The role of chitin in basophil development is more evident during parasitic infections, especially those involving helminths. Helminths secrete or shed chitin-containing molecules that can stimulate basophil production and activation in the host. Basophils then contribute to the anti-helminth immune response by producing IL-4 and IL-13, which induce eosinophilia, mucus production, and smooth muscle contraction.
The role of chitin in basophil development is also relevant for allergic diseases, such as asthma and atopic dermatitis. Exposure to environmental allergens, such as house dust mites and fungi, can result in the inhalation or ingestion of chitin fragments that can activate basophils. Basophils then release histamine and leukotrienes, which cause bronchoconstriction and inflammation.
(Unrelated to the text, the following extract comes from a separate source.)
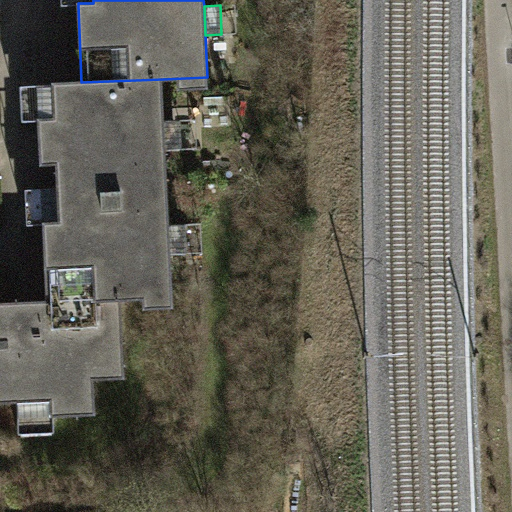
[(44,225),(47,301),(122,298),(122,300),(173,298),(171,254),(170,225),(167,150),(165,121),(163,79),(81,82),(53,83),(53,85),(54,119),(39,119),(39,121),(41,165),(57,165),(58,189),(59,209),(59,221),(44,222),(44,225)]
Basophils also produce IL-4 and IL-13, which promote IgE synthesis and Th2 polarization.
Therefore, chitin is an important factor that regulates basophil development and function in both parasitic infections and allergic diseases. Chitin can act as a danger signal that alerts the immune system to the presence of potential pathogens or allergens. Chitin can also modulate the balance between Th1 and Th2 responses by influencing basophil cytokine production.
Basophils are involved in both innate and adaptive immune responses against parasitic infections and allergens. Some of the functions of basophils in these contexts are:
- Basophils secrete various mediators that modulate the vascular permeability and smooth muscle contraction, facilitating the recruitment and migration of other immune cells to the site of infection or inflammation. Some of these mediators include histamine, leukotrienes, prostaglandins, platelet-activating factor, and nitric oxide.
- Basophils produce cytokines and chemokines that regulate the differentiation and activation of other immune cells, especially Th2 cells and B cells. Some of these cytokines and chemokines include IL-4, IL-13, IL-25, IL-33, TSLP, CCL2, CCL7, and CCL11.
- Basophils act as antigen-presenting cells that capture and process antigens from parasites or allergens and present them to naïve CD4 T cells via MHC class II molecules. This leads to the polarization of T cells into Th2 cells that produce IL-4, IL-5, IL-9, and IL-13. These cytokines promote the production of IgE antibodies by B cells, the activation and recruitment of eosinophils and mast cells, and the induction of mucus secretion and airway hyperresponsiveness.
- Basophils express high-affinity receptors for IgE (FcεRI) that bind to IgE antibodies specific for parasitic or allergenic antigens. Upon cross-linking of FcεRI by antigen-bound IgE, basophils undergo degranulation and release preformed mediators like histamine, heparin, proteases, and cytokines. These mediators contribute to the immediate hypersensitivity reactions like anaphylaxis, urticaria, angioedema, and asthma.
- Basophils also express low-affinity receptors for IgG (FcγRIIb) that bind to IgG antibodies specific for parasitic or allergenic antigens. Upon cross-linking of FcγRIIb by antigen-bound IgG, basophils undergo negative regulation and inhibit their degranulation and cytokine production. This mechanism provides a feedback loop to limit the excessive basophil activation and inflammation.
- Basophils can also interact with other cell types like dendritic cells, natural killer cells, regulatory T cells, innate lymphoid cells, and epithelial cells via various surface molecules and soluble factors. These interactions modulate the immune response by enhancing or suppressing the basophil functions depending on the context.
In summary, basophils play a crucial role in the immune response against parasites and allergens by producing various mediators that affect the vascular tone, the inflammatory milieu, the adaptive immunity, and the tissue homeostasis. Basophils can also regulate their own functions by responding to different signals from antibodies or other cell types. Basophils are therefore important targets for therapeutic interventions in parasitic infections and allergic diseases.